» Data records:
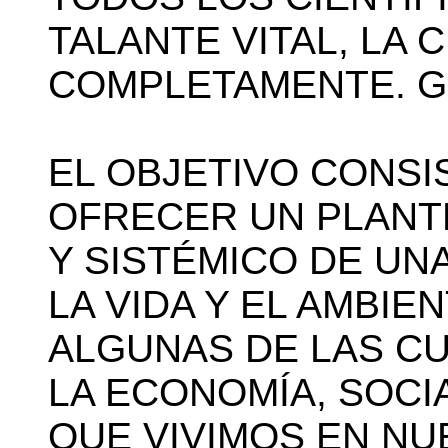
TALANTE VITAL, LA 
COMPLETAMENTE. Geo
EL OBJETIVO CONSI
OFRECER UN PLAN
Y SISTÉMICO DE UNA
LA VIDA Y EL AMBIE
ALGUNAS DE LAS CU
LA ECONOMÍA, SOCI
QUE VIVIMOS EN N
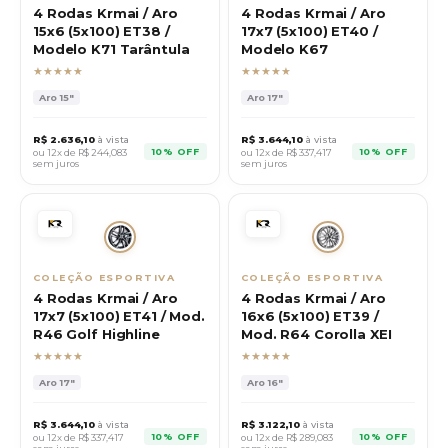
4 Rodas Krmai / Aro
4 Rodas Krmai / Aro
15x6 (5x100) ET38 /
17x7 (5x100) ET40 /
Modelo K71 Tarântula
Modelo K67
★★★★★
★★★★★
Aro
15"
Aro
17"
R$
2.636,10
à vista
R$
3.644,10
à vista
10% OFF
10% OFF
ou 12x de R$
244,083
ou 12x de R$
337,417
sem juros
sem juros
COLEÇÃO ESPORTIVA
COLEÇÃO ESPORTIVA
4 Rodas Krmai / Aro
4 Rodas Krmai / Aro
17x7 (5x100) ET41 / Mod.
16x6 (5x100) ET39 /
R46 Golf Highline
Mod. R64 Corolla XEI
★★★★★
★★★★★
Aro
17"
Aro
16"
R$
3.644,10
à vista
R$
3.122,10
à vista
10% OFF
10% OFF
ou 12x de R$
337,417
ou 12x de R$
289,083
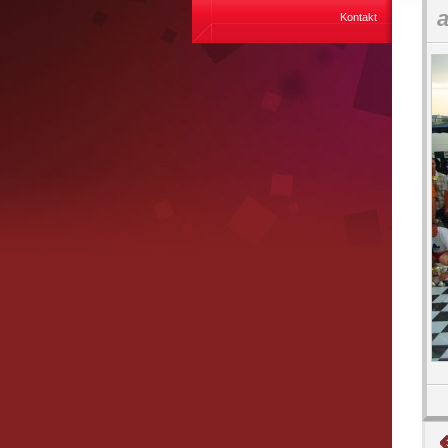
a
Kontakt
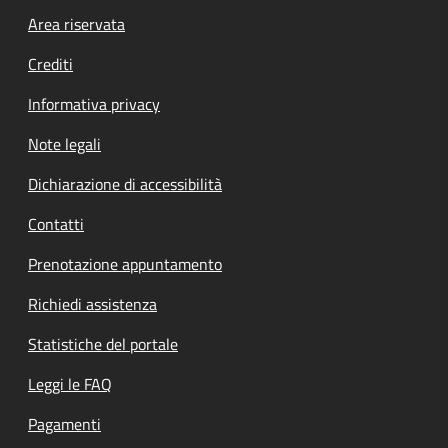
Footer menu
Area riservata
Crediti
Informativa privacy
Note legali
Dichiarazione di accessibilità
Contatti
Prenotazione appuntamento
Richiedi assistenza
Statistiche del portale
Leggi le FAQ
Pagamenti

* * *

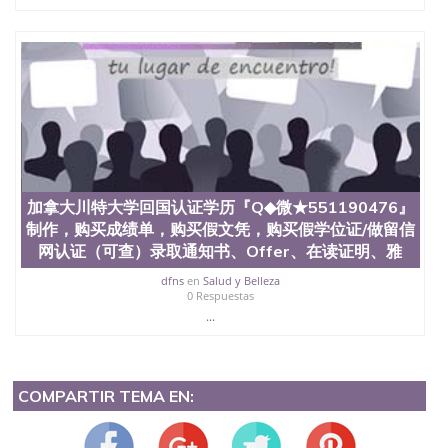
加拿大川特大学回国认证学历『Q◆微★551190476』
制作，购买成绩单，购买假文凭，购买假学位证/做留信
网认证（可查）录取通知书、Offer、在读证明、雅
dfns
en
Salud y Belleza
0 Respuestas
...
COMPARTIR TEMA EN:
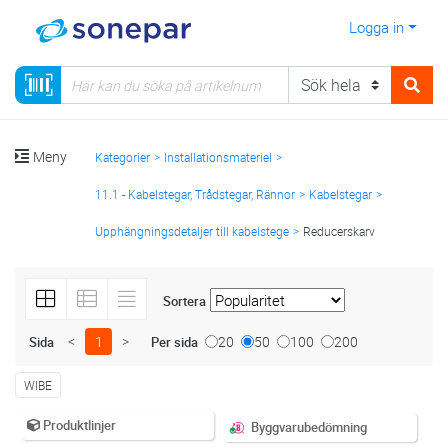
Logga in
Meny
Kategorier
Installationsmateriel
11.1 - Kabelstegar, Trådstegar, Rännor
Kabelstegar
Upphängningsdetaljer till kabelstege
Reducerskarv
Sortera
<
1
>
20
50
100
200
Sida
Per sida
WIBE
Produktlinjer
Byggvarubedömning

» The task: Rewrite the listing between the lines holding "加拿大川特大学回国认证学历『Q◆微★551190476』" and "Byggvarubedömning", inclusive, swapping "Meny" for "Menu" and keeping everything else the same. Don't include the pictures.

» Task result:
加拿大川特大学回国认证学历『Q◆微★551190476』
制作，购买成绩单，购买假文凭，购买假学位证/做留信
网认证（可查）录取通知书、Offer、在读证明、雅
dfns
en
Salud y Belleza
0 Respuestas
...
COMPARTIR TEMA EN:
Logga in
Menu
Kategorier
Installationsmateriel
11.1 - Kabelstegar, Trådstegar, Rännor
Kabelstegar
Upphängningsdetaljer till kabelstege
Reducerskarv
Sortera
<
1
>
20
50
100
200
Sida
Per sida
WIBE
Produktlinjer
Byggvarubedömning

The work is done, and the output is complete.